Bariwali – The Landlady

Loneliness is apparently an epidemic, so I read. World over there are millions and millions of people who count themselves as being lonely and yet there is no way most of them are going to find company or companionship, rather ironic, isn’t it?

Tinder or no Tinder, some among us are going to hit the bucket alone.

Well, Rituparno Ghosh’s award winning film Bariwali or The Landlady deals with this rather delicate subject with a tenderness that makes the movie quite the classic it is.

The land lady of a large aristocratic looking mansion was widowed in her youth. She has led a lonely life and is a nervous woman who does not entertain connections with the outside world. Her slow uneventful life is thrown out of its mundane routines when a film director approaches her with a request to shoot his film at her home.

Though initially hesitant, Bonolatha is taken in by the charismatic ways of the director and agrees. Bonolatha’s maid servant is a flutter of excitement as is her manager, an old man.

While Bonolatha is drawn to the charming ways of the director, the shooting proceeds and the director even casts her in a small role.
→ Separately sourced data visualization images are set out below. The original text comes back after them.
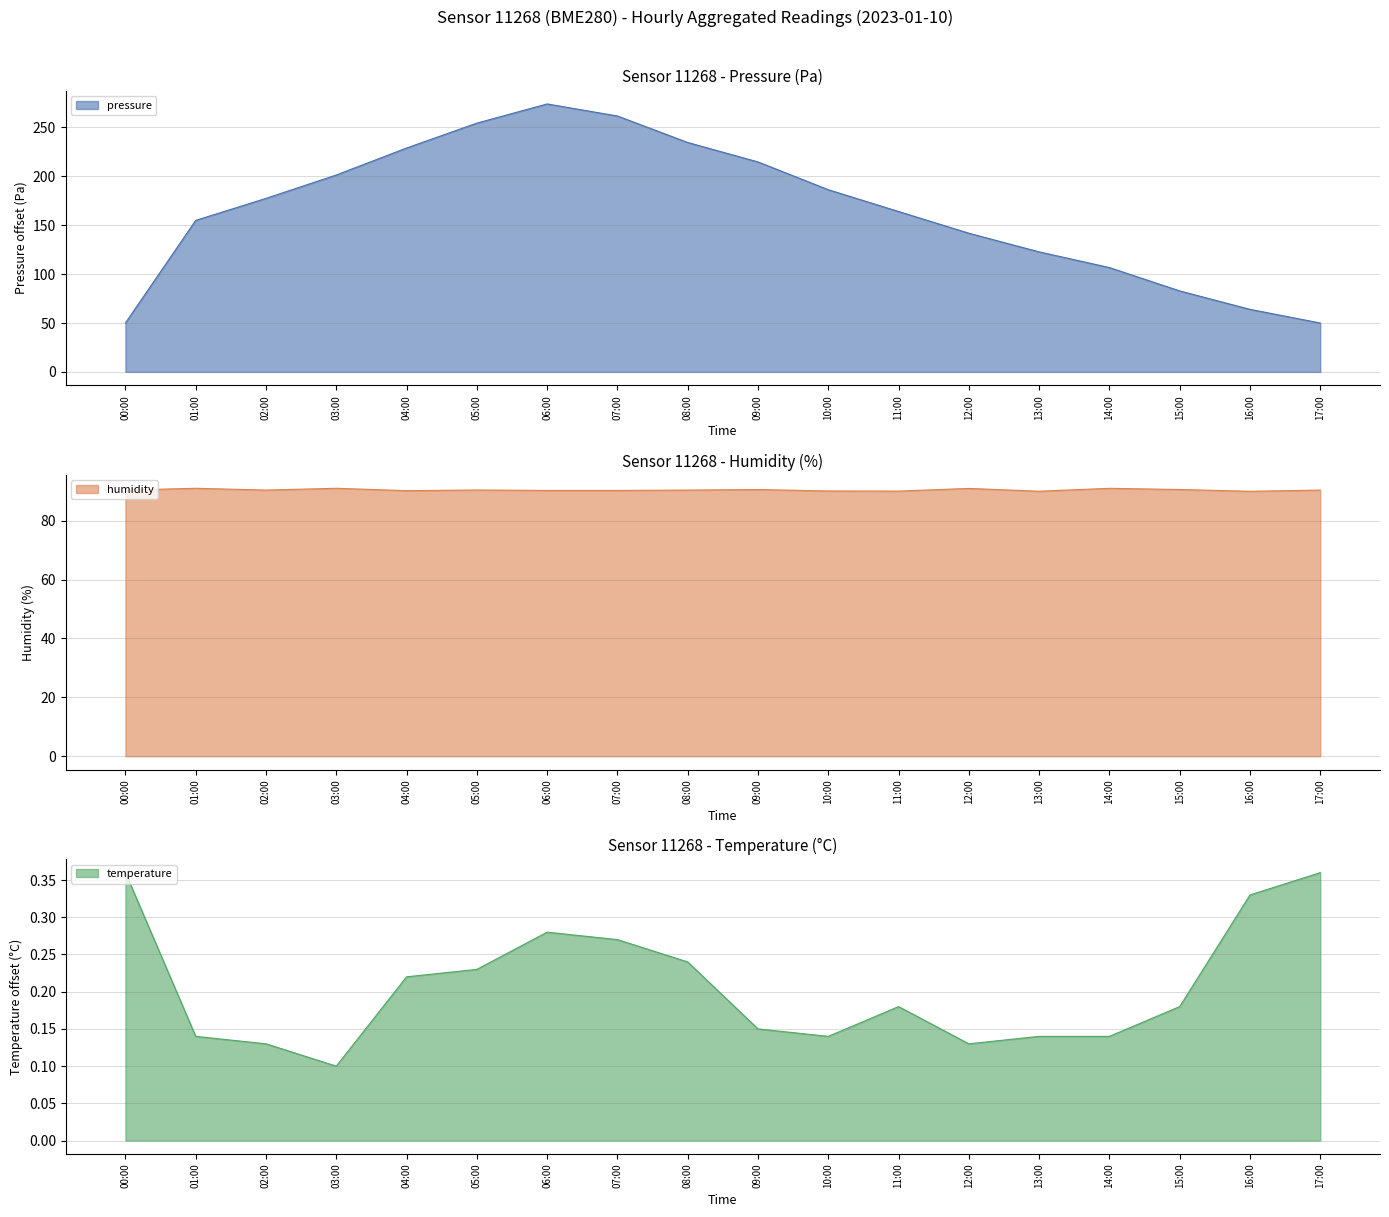

Rank the categories by pressure value from highest to lowest.

06:00, 07:00, 05:00, 08:00, 04:00, 09:00, 03:00, 10:00, 02:00, 11:00, 01:00, 12:00, 13:00, 14:00, 15:00, 16:00, 00:00, 17:00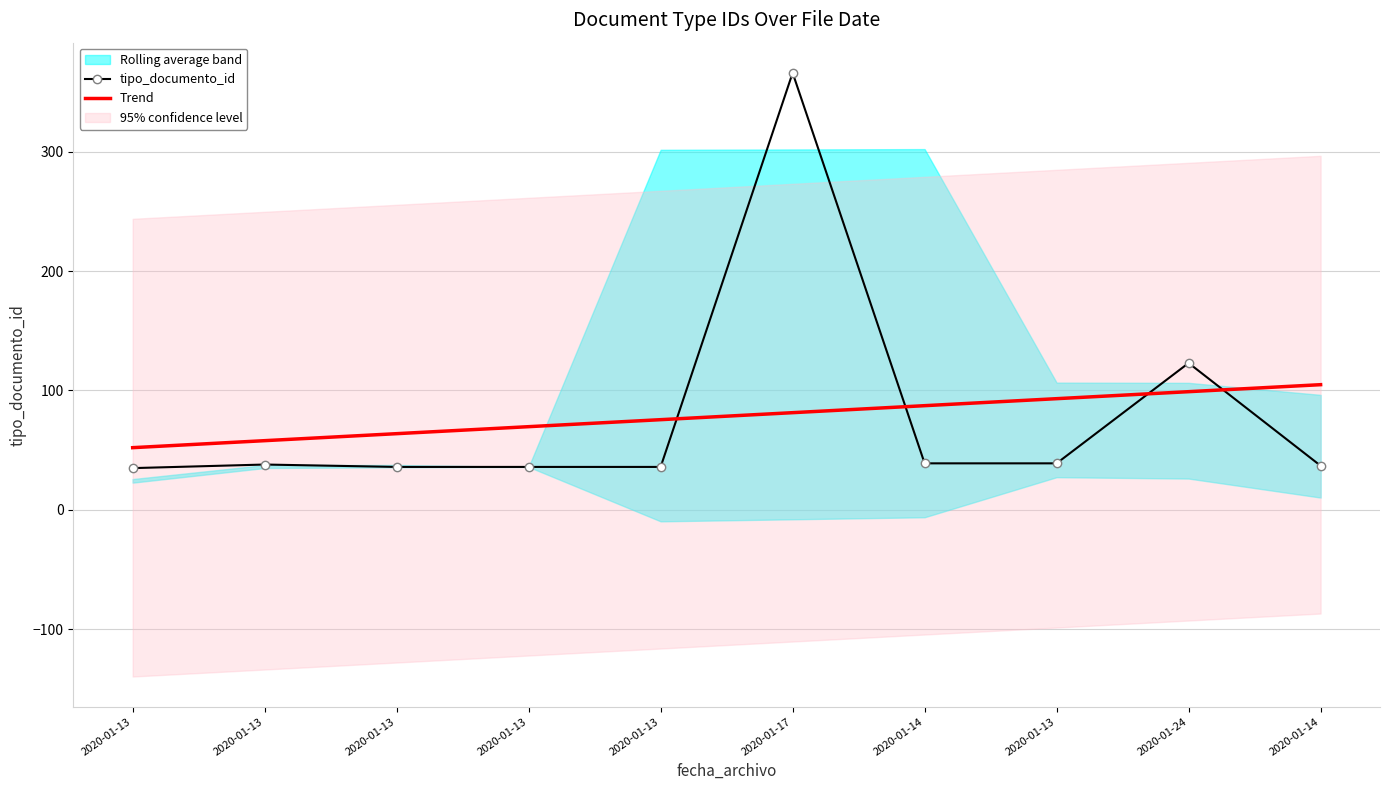

At which category is the sum across all series the highest?

2020-01-17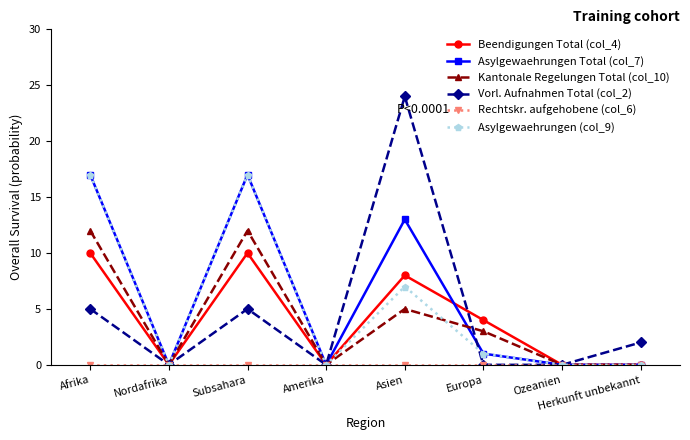

How many data points in Vorl. Aufnahmen Total (col_2) are less than 2?

4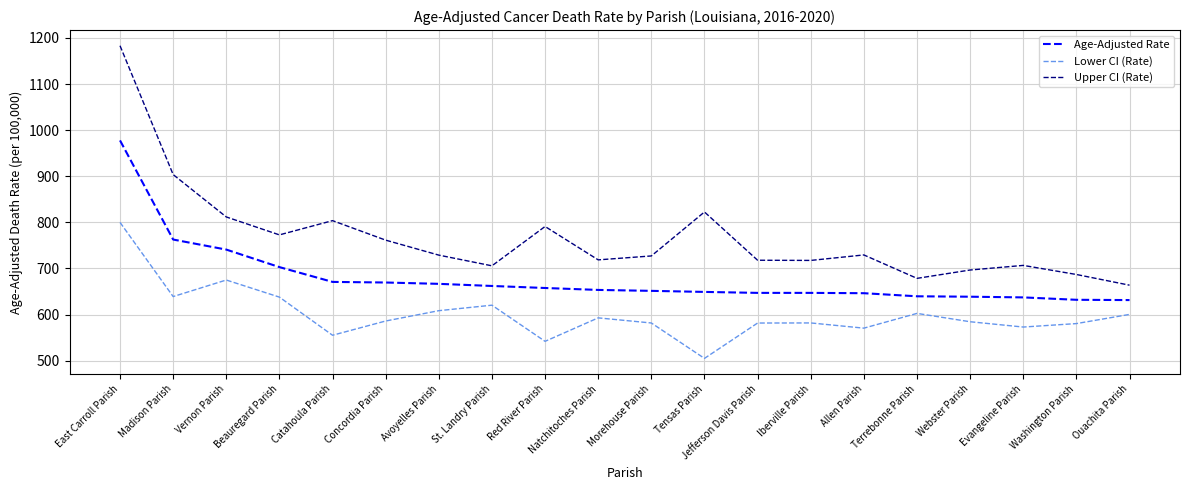

What are all the series names shown in the legend?

Age-Adjusted Rate, Lower CI (Rate), Upper CI (Rate)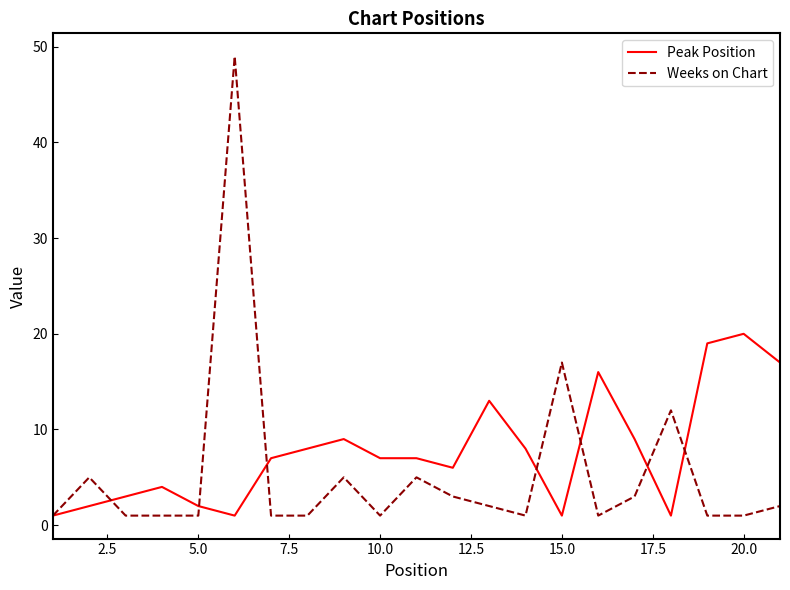

Which series has the largest range (max minus min)?

Weeks on Chart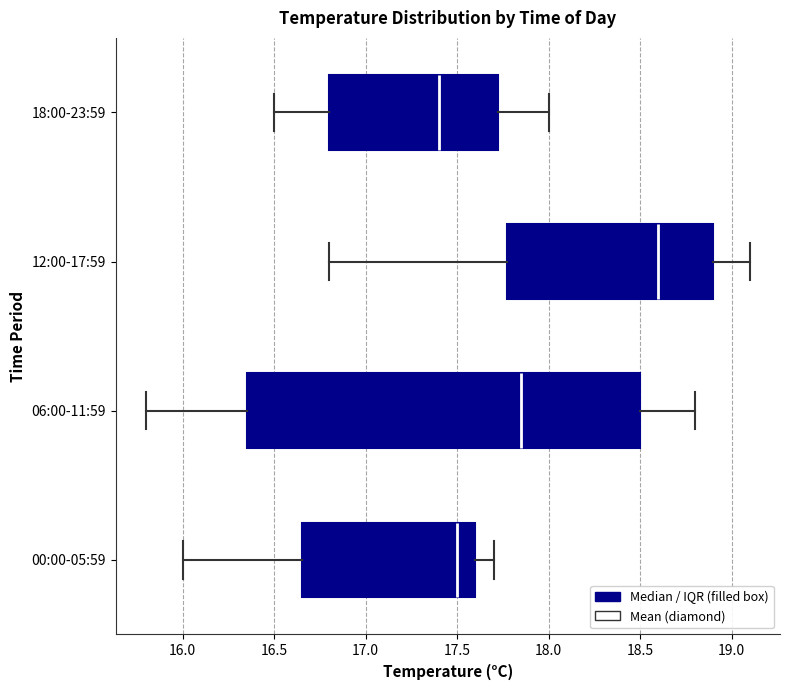

Reading bottom to top, read every box against the x-axis: the position of its median line, the range the box covers, and the ends of its whiskers. The values are not printed on the chart, so give them approximately, as read against the axis.

00:00-05:59: median 17.50, box 16.65 to 17.60, whiskers 16.00 to 17.70
06:00-11:59: median 17.85, box 16.35 to 18.50, whiskers 15.80 to 18.80
12:00-17:59: median 18.60, box 17.80 to 18.90, whiskers 16.80 to 19.10
18:00-23:59: median 17.40, box 16.80 to 17.75, whiskers 16.50 to 18.00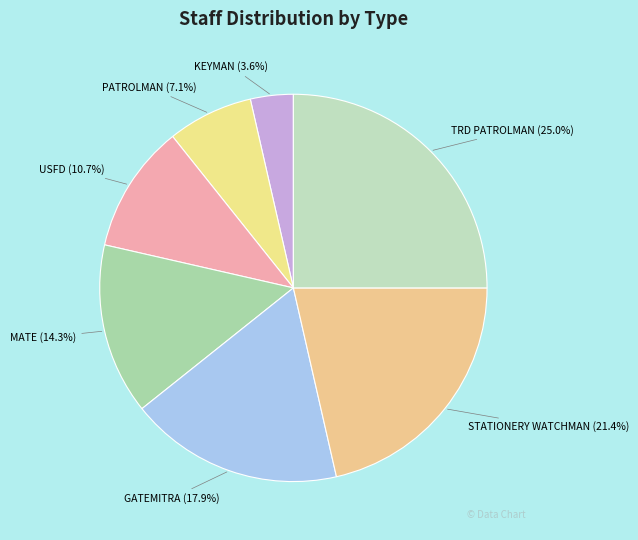

Count the number of slices in the pie.

7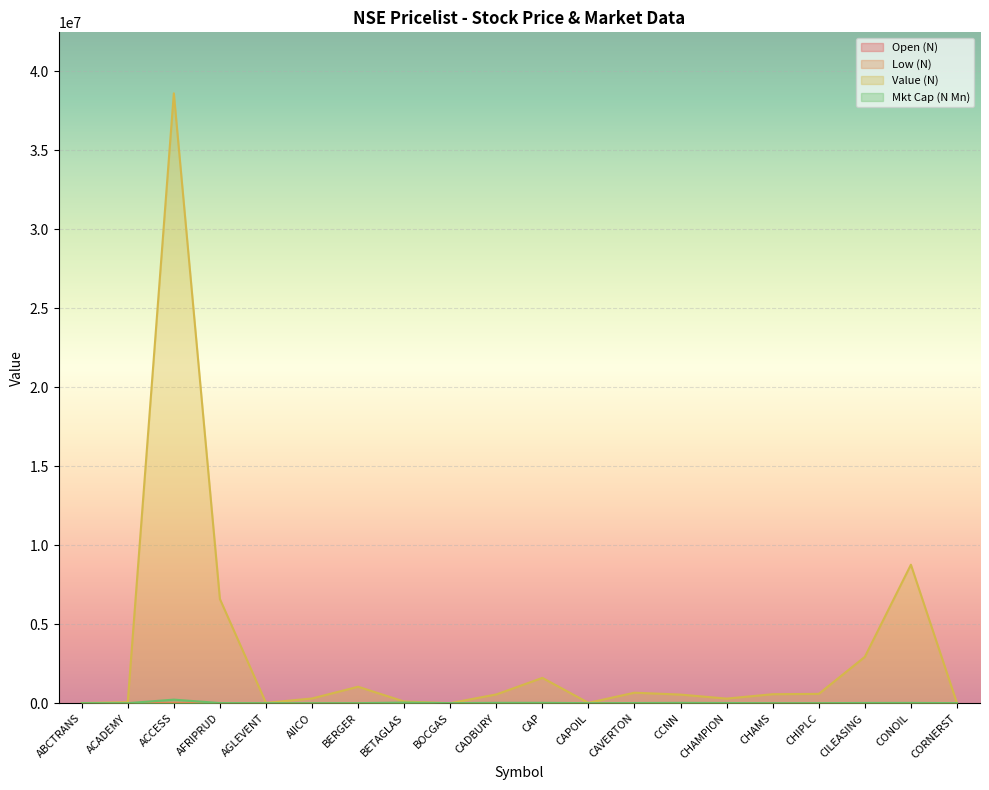

In Low (N), how many points are lower than both neighbors (excluding endpoints)?

4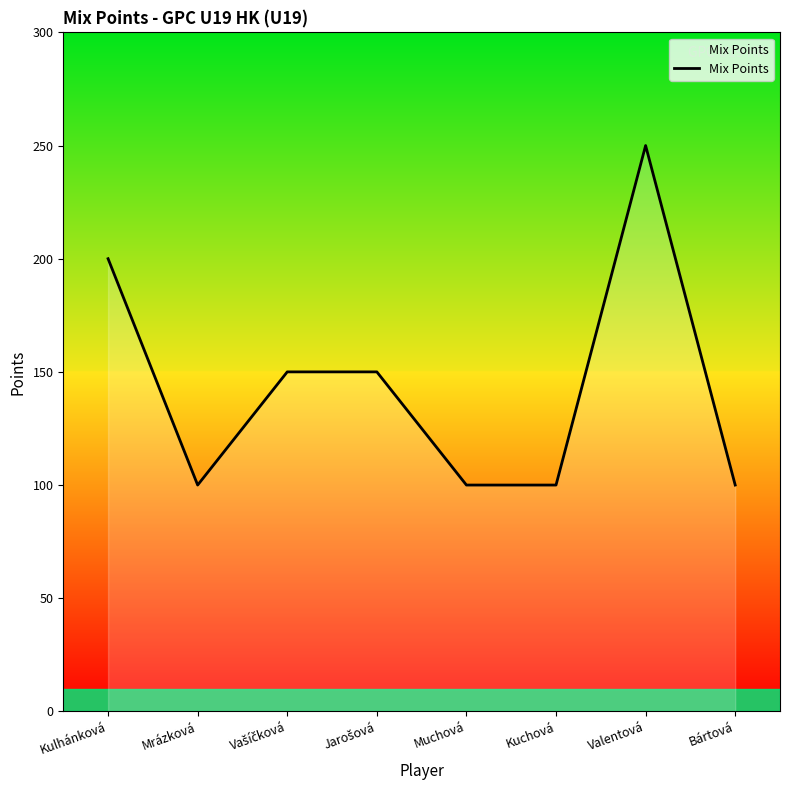

True or false: the data has more than 0 interior local peaks.

True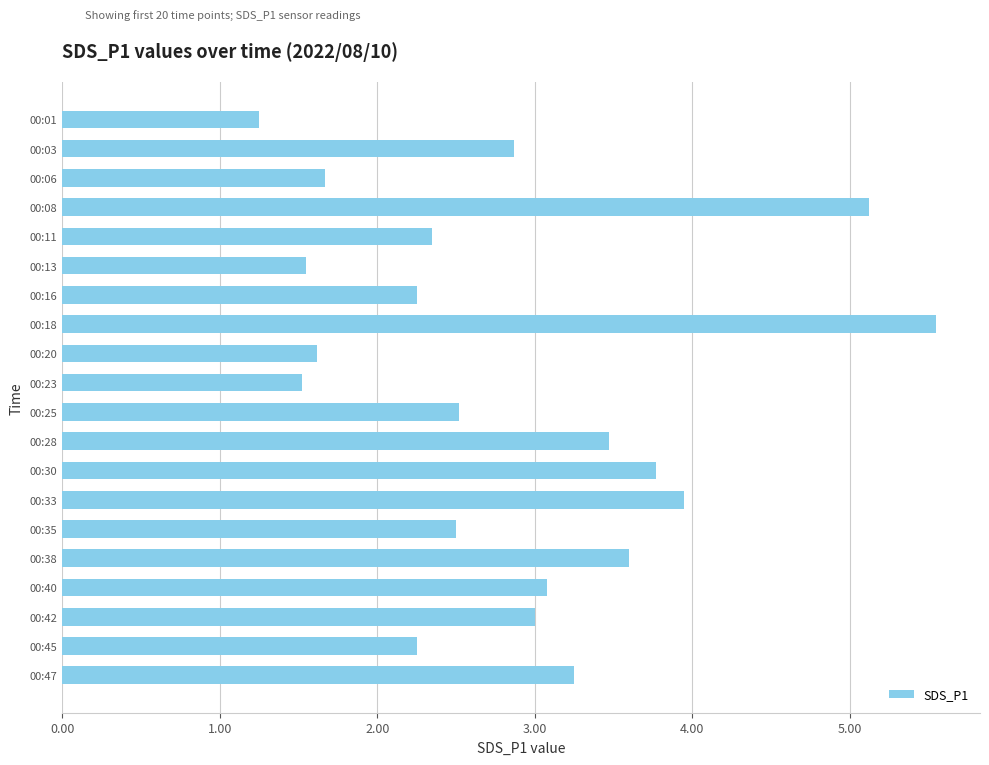

The value at 00:03 is 2.9. True or false?

True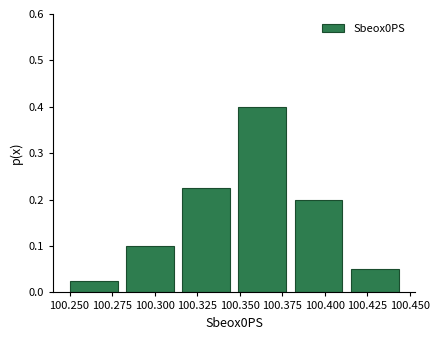

Which range on the x-axis has the tallest bar?

100.345 to 100.380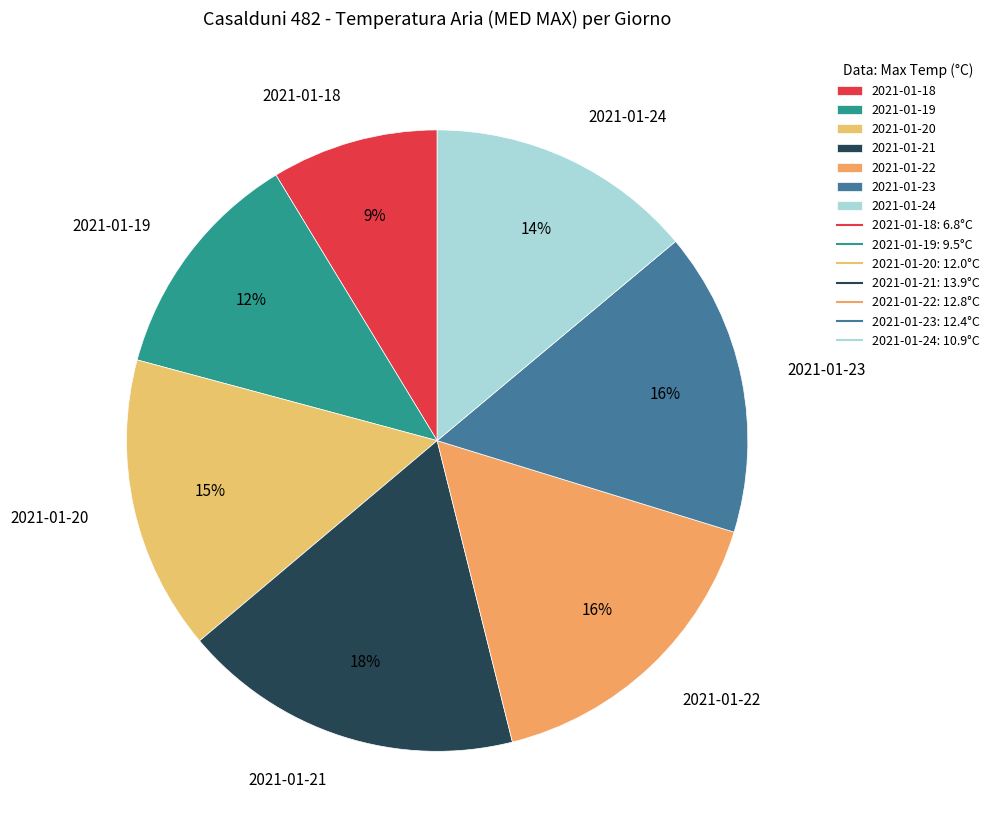

Is there a majority slice in this chart?

No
This life changing moment brings back music to Bonolatha’s soul and she is delighted.

However, after the unit packs off, Bonolatha receives a letter from Debashish a young member of the unit informing her that her role was cut off the film.

With no financial compensation paid to her for the use of her property, Bonolatha realizes that she was exploited by the director who she took to be a gentleman. Her pride is hurt and her life returns to its old drudgery of load shedding and her struggle to meet the ends.

Kiron Kher effectively essays the role of the tragic heroine, Bonolatha.

Emotional weakness often lends man to become a victim of exploitation and Bonolatha’s character well depicts this awful truth of life.